• [ИСХОДНЫЙ ТЕКСТ]
Расставание с Нарциссом. Опыты поминальной риторики - [2]
Рутилий Намациан (я процитировал в переводе О. Смыки начальные строки из Книги первой его поэмы «Возвращение на родину») рассказал, чем была империя для мыслящего ее гражданина. Позднеримский поэт, может быть, как никто другой, связно поведал, почему столь мучительным оказывалось расставание с Городом, пусть даже не насильственное и безвозвратное, как у Овидия. Объясненное в поэме заботой о галльских поместьях и жалостью к ним, расставание это, как отмечает комментатор, было вызвано тем, что после готского нашествия в 410 году римское правительство ответило идеологическим ужесточением, и последним язычникам, к которым относился и автор «Возвращения на родину», запретили отправлять высокие государственные обязанности. Рутилий Намациан, занимавший ответственные посты «начальника ведомств» и префекта города Рима, счел за лучшее службу оставить и вернуться в галльские родные имения.
Рим, этот обширнейший круг земель, помимо собственно Города каких только галлов, германцев, британцев и готов не уместивший в своих просторах, стал для европейского сознания примером существования человека в пределах империи, символом особых ритмов и импульсов имперского самоощущения и целеполагания личности. Уравненность города миру, запечатленная в формуле государственного волеизъявления, предполагала пафос дальних расстояний, преодолеваемых универсальной, все более космополитизирующейся и даже со временем ориентализирующейся культурой, способной на первый взгляд вобрать в себя все что угодно, но на тайной и важной своей глубине, то есть в своей сущности, остававшейся римской и никакой другой. Так, историки говорят, что когда император Элагабал вознамерился утвердить почитание своего эмесского бога, то римляне, давно уже привыкшие ко всяким восточным культурам, этому новому воспротивились, расценив предлагаемую им обрядность как непристойную, оскорбительную, варварскую. Аврелиан же общеимперский культ Непобедимого Солнца вынужден был выстроить сообразно привычным для населения образцам.

• [ИМЕЮЩИЕСЯ ДАННЫЕ]
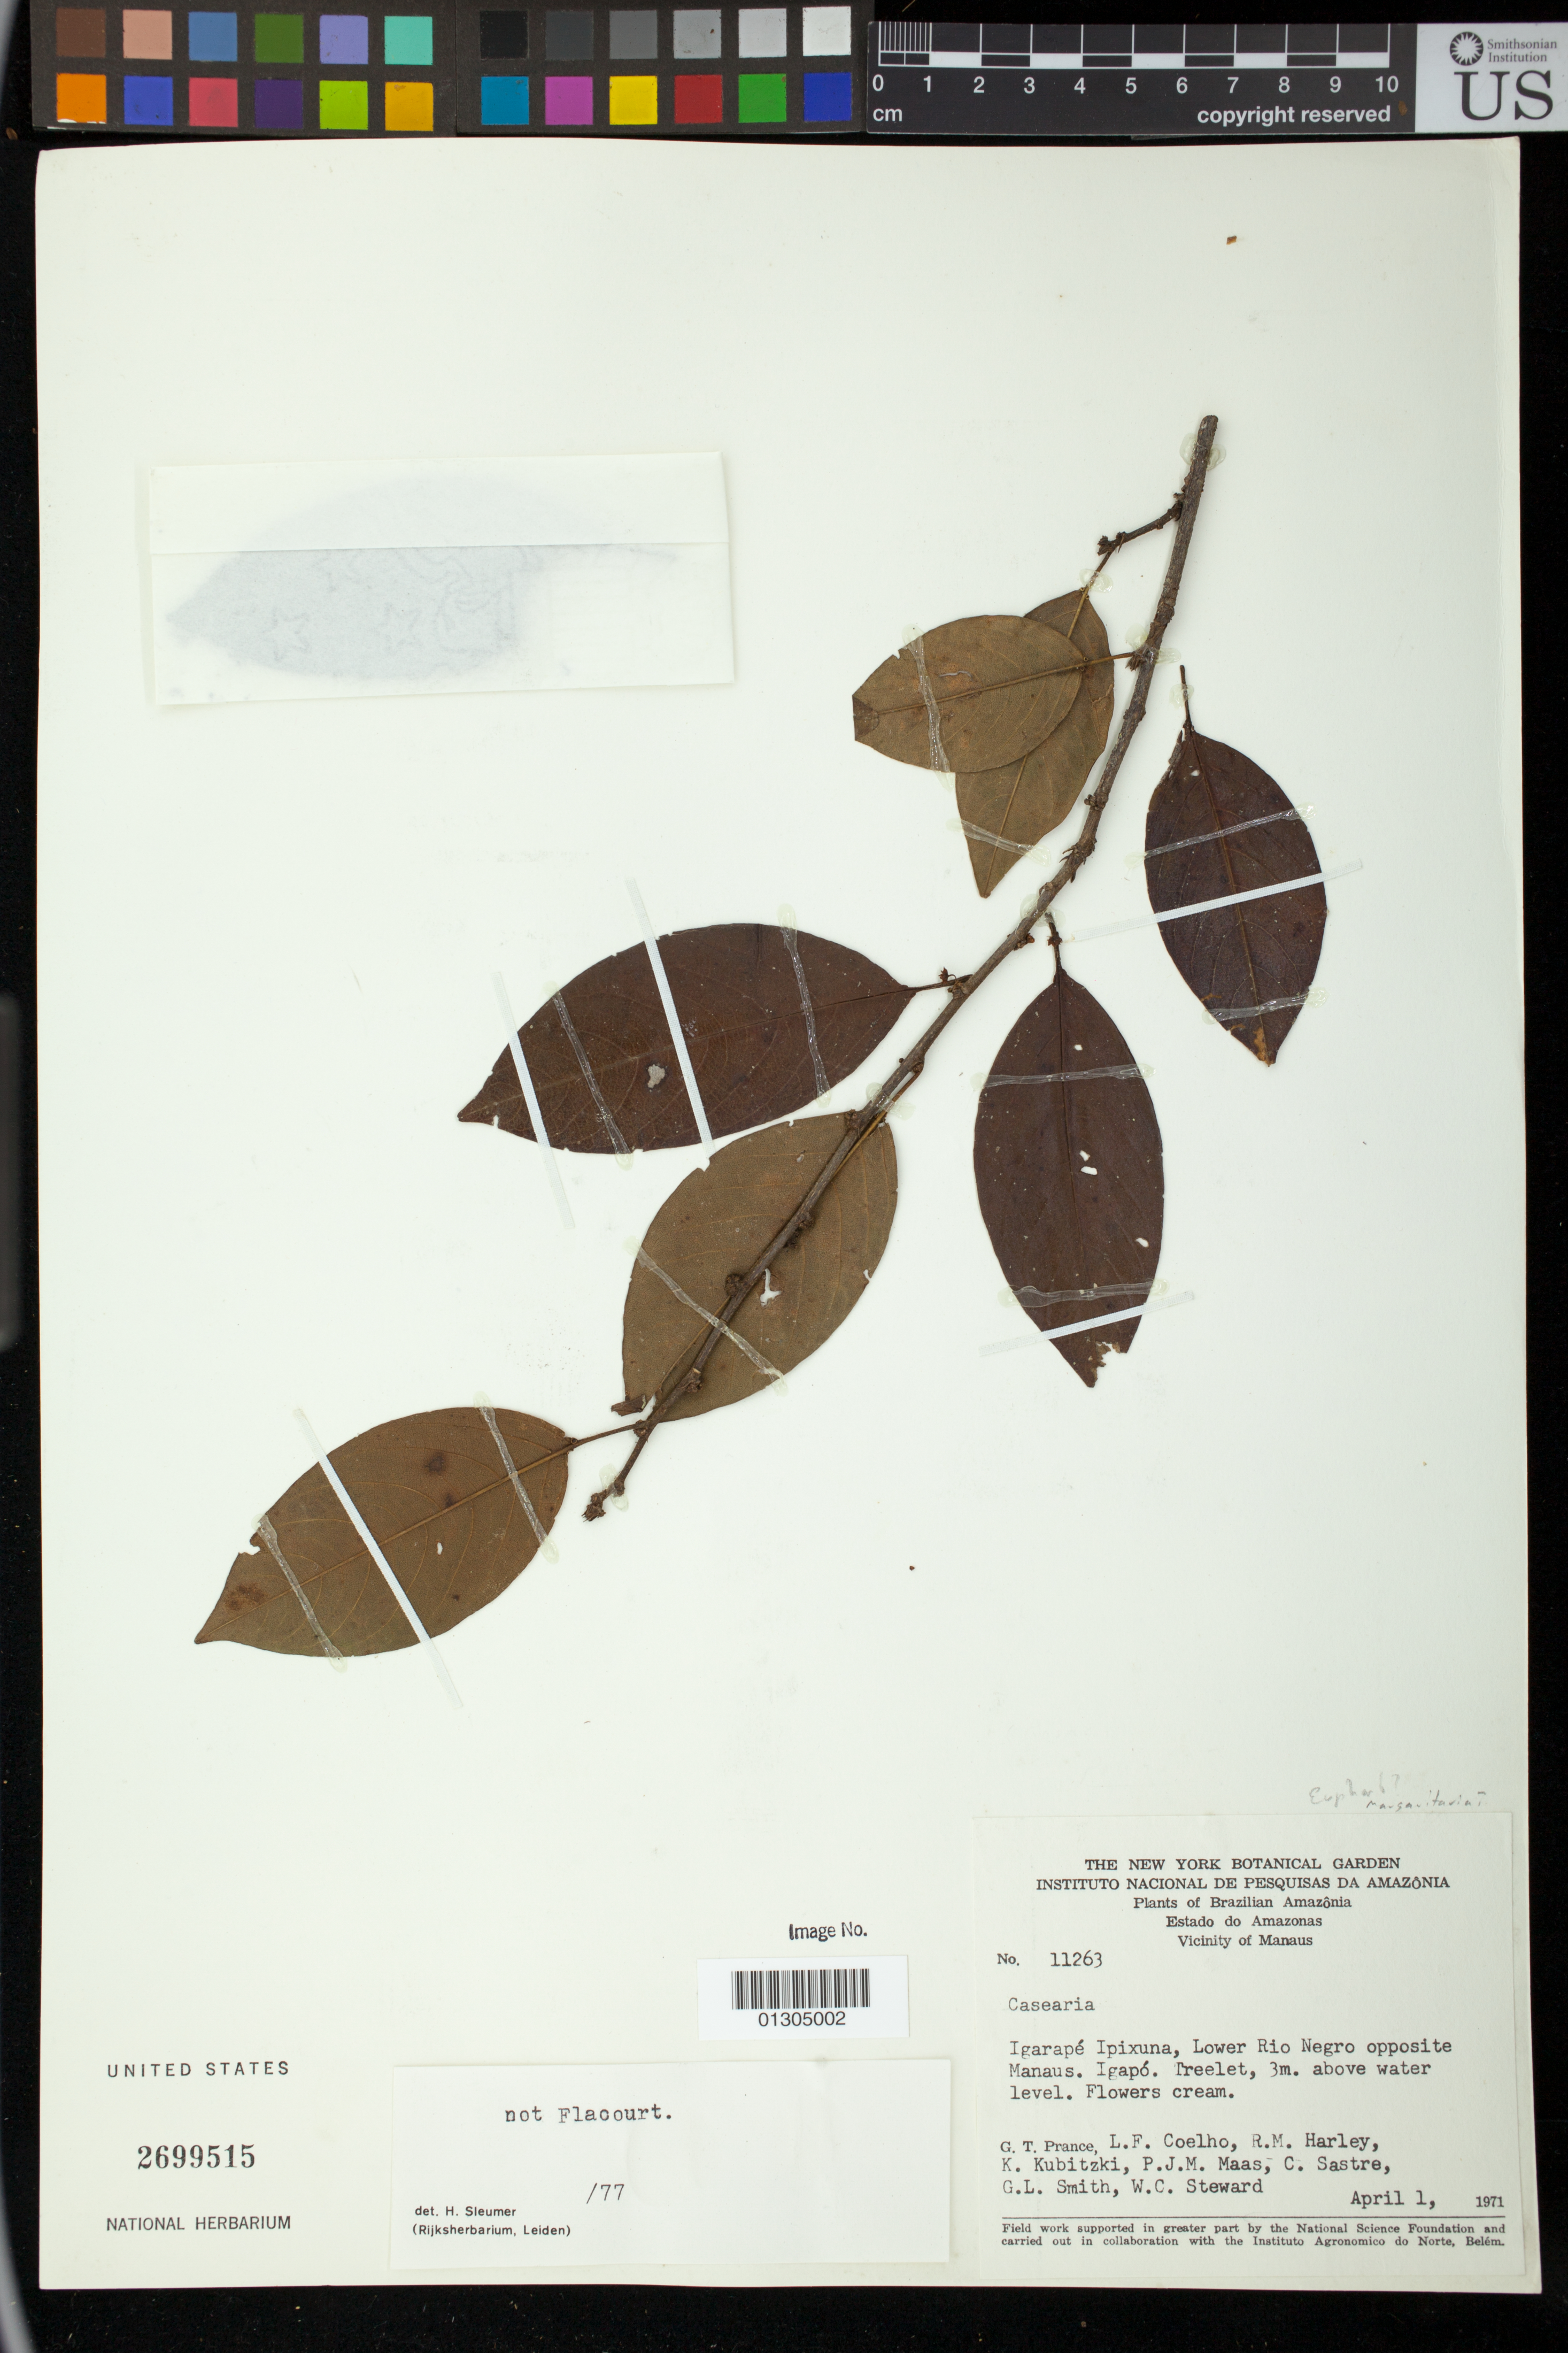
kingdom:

• [ЗАДАНИЕ]
Проверьте, согласуются ли с исходным текстом три утверждения: (а) Рутилий Намациан занимал пост префекта города Рима; (б) готское нашествие, о котором говорится в тексте, произошло в 420 году; (в) римляне охотно приняли почитание эмесского бога, которое хотел утвердить Элагабал. На каждое ответьте «да» или «нет» и подтвердите ответ решающими словами исходного текста в точной цитате.

• [ВЫПОЛНЕННОЕ ЗАДАНИЕ]
(а) Да: «занимавший ответственные посты «начальника ведомств» и префекта города Рима».
(б) Нет: «после готского нашествия в 410 году».
(в) Нет: «этому новому воспротивились».